Nothing flashy, nothing scripted -- just children naming goodness out loud. Within days, the video racked up more than 500,000 views on Facebook as people across the country paused to listen to kids celebrate tiny mercies so many of us hurry past. Their school’s Hornets for Hope initiative calls it “#thriveinthehive,” but others are simply calling it a movement—a “positivity mic” trend now popping up in school foyers, cafeterias, hallways, and even on college campuses.
Why is it catching on? Because gratitude spoken aloud changes us. When a student says, “There was a new girl today, so I think I made a new friend,” their focus pivots from what went wrong to what went right. When another says, “My bus driver played my favorite song this morning,” the small kindness gets magnified, turning an ordinary Wednesday into something worth remembering. As the Monroe district wrote in their post, “Enjoy the little things in life, for one day you’ll look back and realize they were the big things.”
In 1 Thessalonians 5:18, the Apostle Paul writes, “Give thanks in all circumstances; for this is God’s will for you in Christ Jesus.” Not just thanks for the big miracles, but thanks in the hallway moments, the daily mercies, the friendships forming quietly, the muffins that turned out better than expected. Gratitude is not simply a feeling; it is a practice that reshapes the heart.

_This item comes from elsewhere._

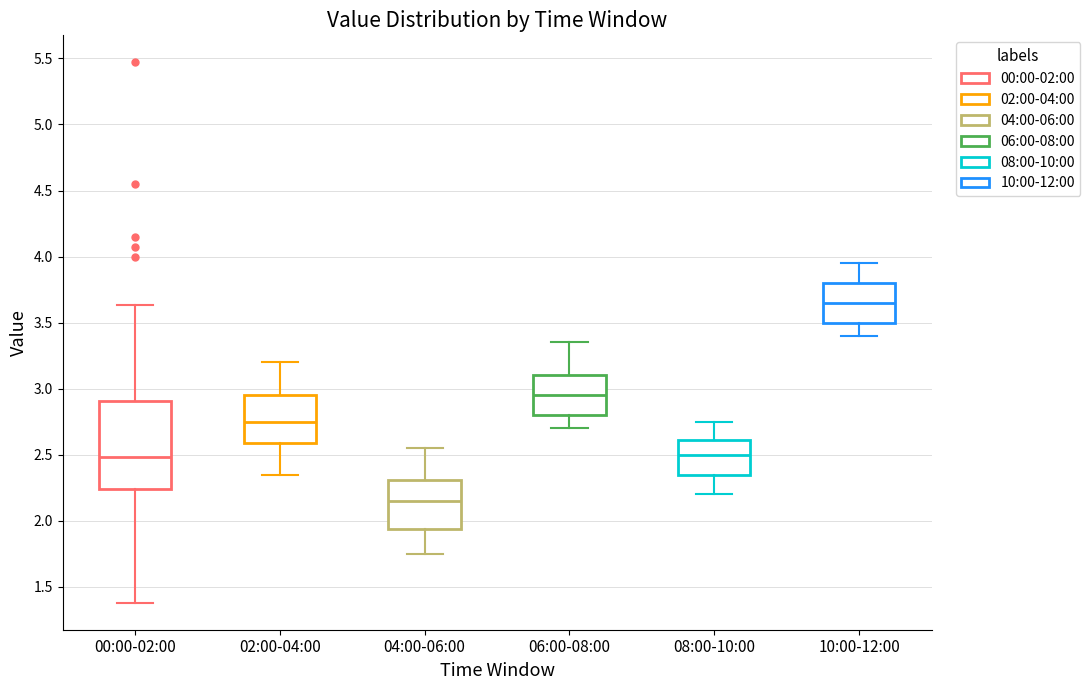

Where does the upper whisker of the box for 02:00-04:00 end on the y-axis? The values are not printed on the chart, so give them approximately, as read against the axis.

3.20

As we move through this week -- with Thanksgiving behind us and Advent now before us -- perhaps the church could borrow a page from a middle-school hallway in Ohio. What if we, too, set up “gratitude mics” in our homes, our work places, our communities? What if we made a point each day to say something good out loud -- not because life is perfect, but because God’s goodness is present even in the imperfect places?
Here is your invitation for the week ahead: Ask yourself each day, “What is one good thing God has done today?” Then say it aloud. Share it with someone. Give thanks for it.
This is how hope grows: one spoken blessing at a time.